La “Ley de la Capacidad del Padre y la Madre Joven” reconocería la emancipación por paternidad o maternidad y garantizaría derechos de filiación a hijos de progenitores jóvenes
El presidente del senado Thomas Rivera Schatz y las senadoras Joanne Rodríguez Veve y Ada Álvarez Conde radicaron ante el Senado de Puerto Rico el Proyecto del Senado, que, de aprobarse, sería conocida como la “Ley de la Capacidad del Padre y la Madre Joven”.
Esta pieza legislativa busca reconocer la paternidad y la maternidad como causal de emancipación para jóvenes que hayan cumplido los dieciocho (18) años y permitir a progenitores de dieciséis (16) años o más inscribir a sus hijos en el Registro Demográfico sin necesidad del consentimiento de los abuelos.
“No podemos seguir penalizando a jóvenes que asumen con responsabilidad la crianza de sus hijos. Un padre o una madre de dieciocho años que estudia. trabaja, cuida de su bebé y busca salir adelante merece ser apoyado en su proyecto de familia”, declaró el presidente del senado Thomas Rivera Schatz.
La medida, presentada por petición de Proyecto Nacer, Inc., responde a una problemática real que enfrentan las familias de padres y madres adolescentes en Puerto Rico.
Actualmente, pese a que un menor de dieciocho (18) años ejerce la patria potestad sobre sus hijos, no se le reconoce capacidad jurídica plena para llevar a cabo las acciones necesarias para el cuidado de este. Por ejemplo, no puede, a menos que intervengan sus padres: alquilar una vivienda, llevar a su hijo a citas médicas, solicitar ayudas del gobierno, como el PAN y emplearse formalmente. Incluso, esta realidad pudiera seguir provocando la dramática situación de que el Departamento de la Familia separe a jóvenes padres de sus hijos, simplemente porque los abuelos perdieron la custodia del padre o la madre joven.
¿Qué propone la medida?
El proyecto de ley enmienda el Código Civil de Puerto Rico y la Ley del Registro Demográfico para:
1. Crear una causal de emancipación por paternidad o maternidad para menores que hayan cumplido los dieciocho (18) años, sin necesidad de consentimiento parental. Solo se requerirá presentar ante notario o tribunal el certificado de nacimiento donde figure como progenitor.

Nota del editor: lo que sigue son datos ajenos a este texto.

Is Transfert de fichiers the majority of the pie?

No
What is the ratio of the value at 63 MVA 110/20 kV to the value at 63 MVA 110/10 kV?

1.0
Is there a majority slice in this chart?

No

2. Permitir a menores de dieciséis (16) años o más inscribir a sus hijos en el Registro Demográfico por sí mismos, sin consentimiento de sus padres ni prueba de emancipación, garantizando así que los recién nacidos cuenten con los apellidos de ambos progenitores y los derechos de filiación correspondientes.

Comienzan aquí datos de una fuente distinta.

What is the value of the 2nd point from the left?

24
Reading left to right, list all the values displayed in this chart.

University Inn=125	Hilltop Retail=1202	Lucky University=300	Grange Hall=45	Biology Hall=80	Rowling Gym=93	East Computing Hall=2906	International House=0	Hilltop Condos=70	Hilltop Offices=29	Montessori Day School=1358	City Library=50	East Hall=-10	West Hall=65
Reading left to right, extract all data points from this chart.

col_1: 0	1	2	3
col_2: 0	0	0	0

3. Establecer salvaguardas: el Registro Demográfico notificará a los padres, madres o tutores de los progenitores menores de edad dentro de diez (10) días de la inscripción. El padre menor que reconozca voluntariamente la paternidad deberá presentar prueba de paternidad.

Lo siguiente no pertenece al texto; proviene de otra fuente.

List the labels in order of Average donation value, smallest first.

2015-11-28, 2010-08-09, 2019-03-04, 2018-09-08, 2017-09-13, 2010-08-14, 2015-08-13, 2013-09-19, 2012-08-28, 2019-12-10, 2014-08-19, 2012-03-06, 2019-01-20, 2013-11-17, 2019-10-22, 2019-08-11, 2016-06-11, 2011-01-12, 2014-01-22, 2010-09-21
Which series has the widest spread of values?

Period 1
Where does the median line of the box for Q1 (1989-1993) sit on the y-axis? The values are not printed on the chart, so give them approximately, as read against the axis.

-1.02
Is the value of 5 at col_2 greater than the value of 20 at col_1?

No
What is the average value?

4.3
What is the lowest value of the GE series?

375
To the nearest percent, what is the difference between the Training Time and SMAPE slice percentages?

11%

“Esta legislación es un compromiso con los derechos de los bebés que nacen en estas circunstancias. Cada hijo merece ser inscrito con los apellidos de sus dos progenitores y tener acceso a todos los derechos que emanan de esa filiación. Es hora de cerrar esta brecha apoyando a las familias jóvenes que deciden asumir responsabilidad por sus hijos ”, añadió la senadora Ada Álvarez Conde.
Impacto esperado
De aprobarse, la medida permitirá que padres y madres jóvenes que ya cumplieron dieciocho (18) años puedan emanciparse y acceder plenamente a servicios de salud, empleo, arrendamiento, ayudas gubernamentales y demás actos jurídicos en beneficio propio y de sus hijos. Así también otorgándole la capacidad a los jóvenes de dieciséis (16) años o más para reconocer a sus hijos inscribiéndolos en el registro demográfico, asumiendo responsabilidad parental.
“Este proyecto refuerza la política pública a favor de la vida y la familia. Cuando un joven decide asumir su rol de padre o madre, el gobierno debe acompañarlo, no ponerle obstáculos. Con esta ley, le decimos a esos jóvenes: no están solos”, expresó la senadora Joanne Rodríguez Veve.